═══ DATA FOR PROCESSING

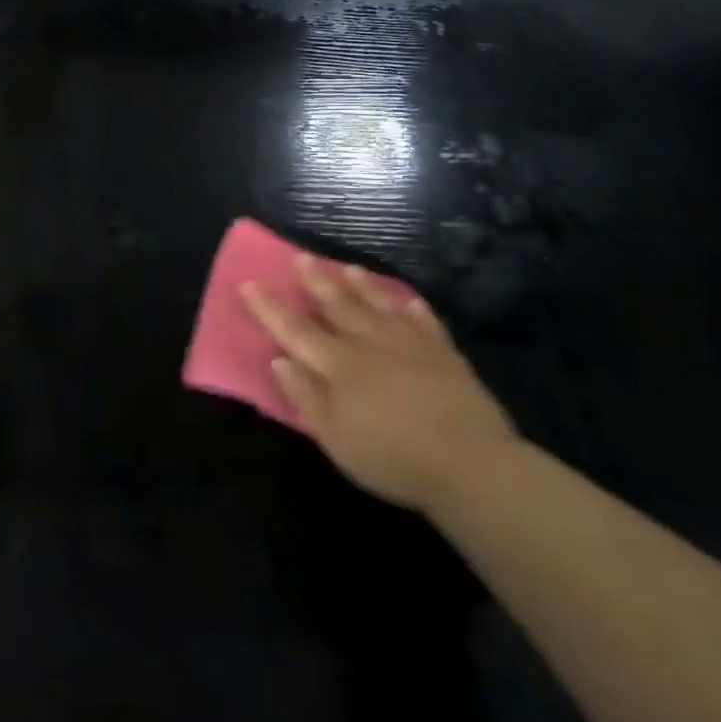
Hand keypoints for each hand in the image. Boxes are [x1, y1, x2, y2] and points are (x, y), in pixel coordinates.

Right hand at [243, 257, 516, 513]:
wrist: (471, 464)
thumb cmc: (393, 458)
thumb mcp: (336, 439)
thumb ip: (306, 397)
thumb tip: (280, 359)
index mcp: (340, 365)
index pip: (295, 330)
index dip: (270, 308)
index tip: (249, 284)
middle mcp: (371, 344)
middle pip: (338, 306)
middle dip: (316, 281)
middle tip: (301, 257)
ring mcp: (411, 345)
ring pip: (380, 306)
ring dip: (363, 286)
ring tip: (349, 268)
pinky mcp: (444, 355)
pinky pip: (426, 324)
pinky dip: (415, 310)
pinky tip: (410, 301)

══════

[EXERCISE DETAILS]
Transcribe the entries word for word, without their pictures.

[SOLUTION]
Hand keypoints for each hand in the image. Boxes are [x1, y1, x2, y2] and points are (x, y), in pixel coordinates.

Right hand at [243, 257, 516, 513]:
wrist: (471, 464)
thumb cmc: (393, 458)
thumb mcp: (336, 439)
thumb ip: (306, 397)
thumb tip: (280, 359)
index mcp: (340, 365)
index pip: (295, 330)
index dip: (270, 308)
index tip: (249, 284)
middle mcp: (371, 344)
middle pip: (338, 306)
middle dip: (316, 281)
middle tip: (301, 257)
ring mcp: (411, 345)
ring pip: (380, 306)
ring dip: (363, 286)
ring tip: (349, 268)
pinky mcp: (444, 355)
pinky pip: (426, 324)
pinky dip: (415, 310)
pinky tip: (410, 301)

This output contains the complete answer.